He saved my letters to him, in a medium Priority Mail box, ten years worth, and as Dad aged and travelled less and less, I would send off some gossipy message at least once a month. Hate to admit it, but it will take me a week to empty that box. And these days, after two months in quarantine, I am finally making time to write more letters to the living, so I’ll be putting that off, again. I am surprised that it took this long to put pen to paper, but the envelopes are going out this week. Here is what I shouldn’t say in these cheery missives, but has been weighing on me – I probably would have told Dad, he understood me when I had those dark days, but he died in 2017, just two days after I had flown to Florida to arrange his stay in the care facility. As soon as he got better, we were going to move him out with us to Hawaii, so he died knowing he was loved.

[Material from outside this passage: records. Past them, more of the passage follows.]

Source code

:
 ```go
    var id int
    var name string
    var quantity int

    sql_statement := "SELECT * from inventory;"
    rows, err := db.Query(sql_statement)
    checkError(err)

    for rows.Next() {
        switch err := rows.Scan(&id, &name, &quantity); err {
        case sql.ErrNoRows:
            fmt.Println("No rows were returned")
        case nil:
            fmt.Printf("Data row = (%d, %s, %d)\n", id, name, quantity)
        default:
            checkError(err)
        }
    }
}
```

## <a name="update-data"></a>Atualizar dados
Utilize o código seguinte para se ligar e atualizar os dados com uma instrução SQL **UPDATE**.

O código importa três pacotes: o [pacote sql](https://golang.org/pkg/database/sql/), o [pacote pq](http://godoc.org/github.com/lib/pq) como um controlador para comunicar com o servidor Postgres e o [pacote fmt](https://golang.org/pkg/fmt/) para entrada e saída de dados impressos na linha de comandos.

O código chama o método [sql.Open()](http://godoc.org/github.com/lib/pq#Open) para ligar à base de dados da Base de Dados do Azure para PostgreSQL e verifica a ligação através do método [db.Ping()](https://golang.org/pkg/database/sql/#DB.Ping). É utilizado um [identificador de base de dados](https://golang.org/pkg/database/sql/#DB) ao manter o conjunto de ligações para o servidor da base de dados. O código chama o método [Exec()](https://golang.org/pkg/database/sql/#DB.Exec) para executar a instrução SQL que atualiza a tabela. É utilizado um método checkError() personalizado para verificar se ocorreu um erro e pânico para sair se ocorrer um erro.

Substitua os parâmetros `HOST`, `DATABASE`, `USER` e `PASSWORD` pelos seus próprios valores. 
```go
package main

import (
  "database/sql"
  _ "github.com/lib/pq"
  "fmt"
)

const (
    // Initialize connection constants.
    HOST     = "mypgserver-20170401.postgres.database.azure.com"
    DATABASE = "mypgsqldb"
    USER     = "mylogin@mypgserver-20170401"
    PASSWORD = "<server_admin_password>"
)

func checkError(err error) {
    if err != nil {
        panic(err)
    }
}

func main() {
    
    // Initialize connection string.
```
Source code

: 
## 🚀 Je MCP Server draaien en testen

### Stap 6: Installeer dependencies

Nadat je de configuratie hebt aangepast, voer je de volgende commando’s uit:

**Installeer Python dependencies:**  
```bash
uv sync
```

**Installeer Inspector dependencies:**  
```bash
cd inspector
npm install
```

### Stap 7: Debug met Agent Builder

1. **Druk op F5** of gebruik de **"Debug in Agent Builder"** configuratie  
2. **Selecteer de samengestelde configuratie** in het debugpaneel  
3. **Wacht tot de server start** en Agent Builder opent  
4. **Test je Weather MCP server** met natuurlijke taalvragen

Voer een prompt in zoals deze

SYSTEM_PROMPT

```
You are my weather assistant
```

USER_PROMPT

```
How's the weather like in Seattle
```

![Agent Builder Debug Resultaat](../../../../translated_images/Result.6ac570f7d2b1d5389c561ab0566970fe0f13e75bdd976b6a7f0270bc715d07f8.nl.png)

The colors of a pandemic are all muted, the days are covered with a gauzy film of desperation. I guess the part that is most dreadful is knowing hundreds of thousands of people are taking their last breath in colorless rooms where kind cloth covered strangers hold phones to their faces so the family members who would have smoothed their hair and held their hands helplessly speak through gnat sized speakers and the only sound sent is the rhythmic cush-cush of ventilating machines. A small meaningful thing, repeated a hundred more times as this disease drowns their patients from the inside.
And I am guiltily grateful that my parents are already dead, and that I was there within days of their passing. I can’t imagine saying goodbye to them at the hospital entrance, my words muffled by a mask, because only the strong are coming back out.
It’s hard enough for intubate -tees to communicate, just the eyes, just the hands. How can we calm their night terrors now?